Batch & Script Processing
Cool Edit Scripts allow you to save a series of actions (such as a cut/paste or applying a transform) to be performed again with the click of a button. Scripts are similar to Macros; your exact mouse moves, and any tweaking of parameters are stored, and repeated in the same sequence when recalled. As an example, suppose you have a combination of effects with particular settings (an EQ setting, a Hall reverb, etc) that you like to apply often and in combination to achieve a certain sound. You can record these steps, and specific settings, to be carried out again by simply calling the script.
There are three types of scripts. The type created depends upon your state when you initiate the recording:
1. Scripts that start from scratch. These scripts start with no waveform opened, and their first command is /File/New.

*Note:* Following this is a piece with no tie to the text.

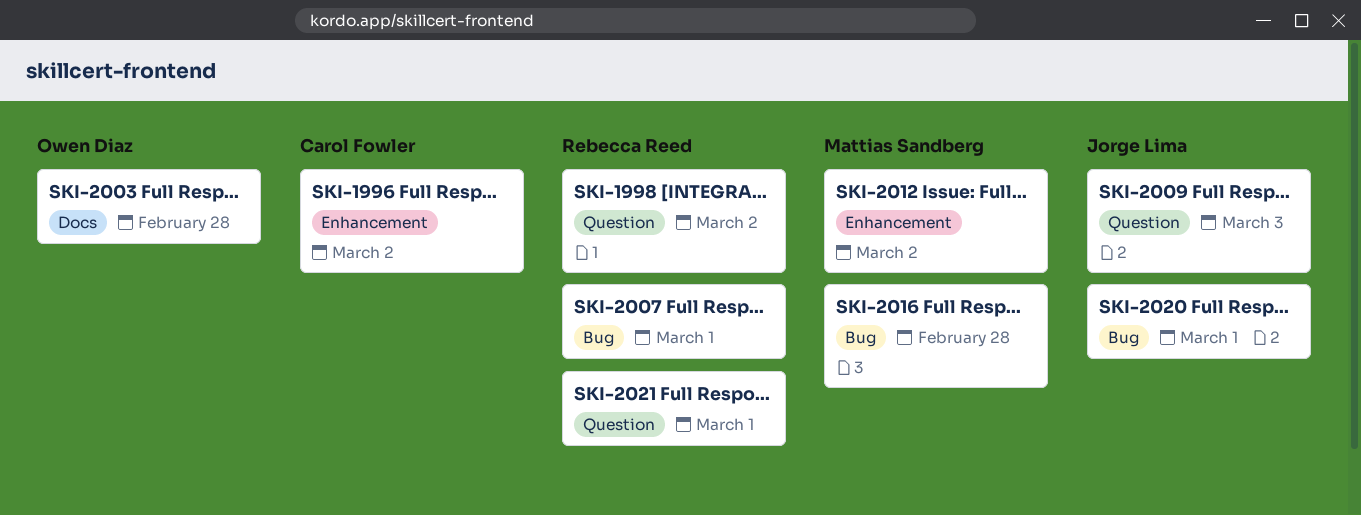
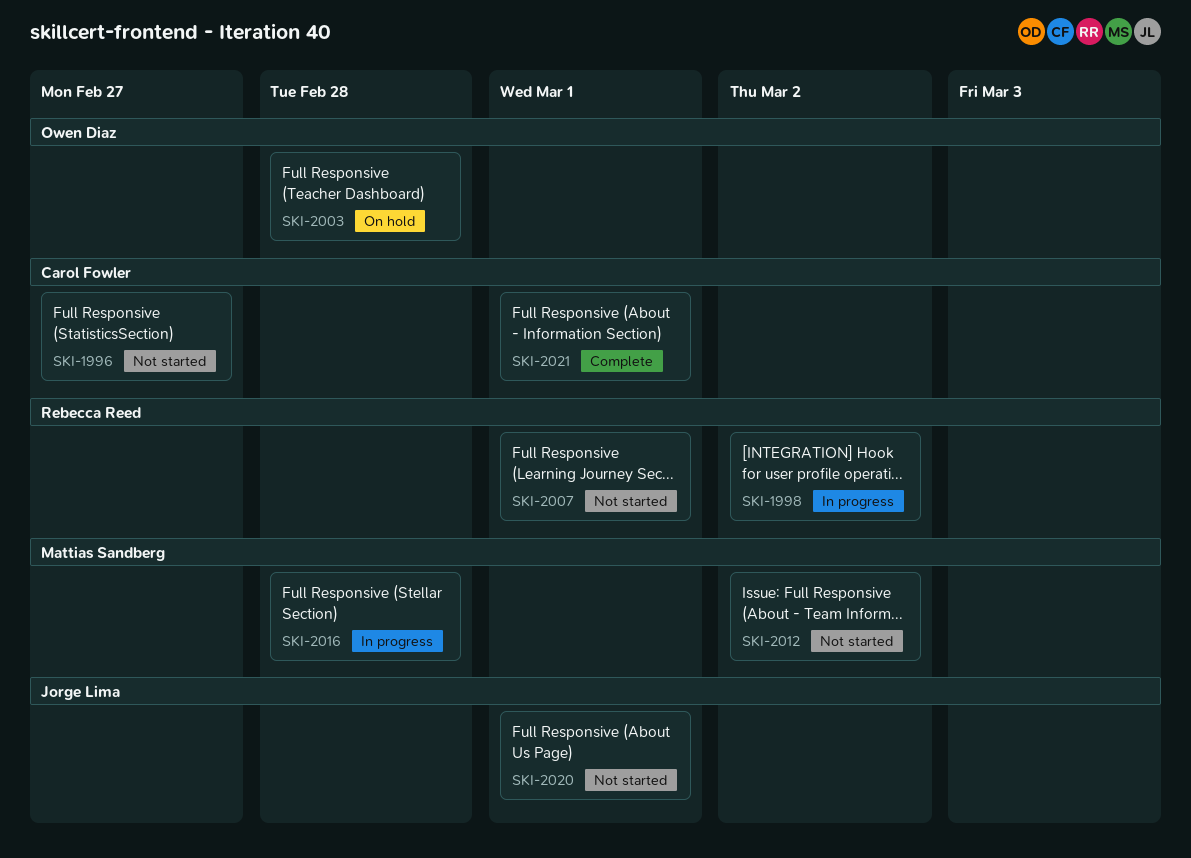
SKI-1996, due: Mar 2 -> Feb 27
SKI-2009: present -> none
SKI-2021, owner: Rebecca Reed -> Carol Fowler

2. Script that works on the current wave. This type of script operates on the entire waveform. It requires a file to be opened, but with no selection made. Actions begin at the playback cursor position in the waveform, and will affect any data present at that point.
3. Scripts that work on a highlighted selection. This type requires a highlighted selection to be made. All actions in the script pertain only to the portion that is highlighted, leaving the rest of the waveform untouched.
There is already a default script loaded on your system called ComQuest. It contains the settings (sample and bit rate, mono and normalization) that you will use in the ComQuest program. You can use this script for a single hook (item 2, above), or you can process several hooks at the same time, by using this script in Batch Processing mode.
To use for a single hook, first open that song hook so it is displayed in Cool Edit. Then, click Options / Scripts & Batch Processing, select the ComQuest script in the left box, and click on the Run Script button.
To process more than one song hook or voice prompt at the same time, don't open any audio file, but just go to Options / Scripts & Batch Processing, but this time click on Batch Processing. You will then select the audio files you wish to run the script against. Be sure the destination path is the C:\ComQuest folder, or if it's not, remember to move the processed audio files to that folder when you're done.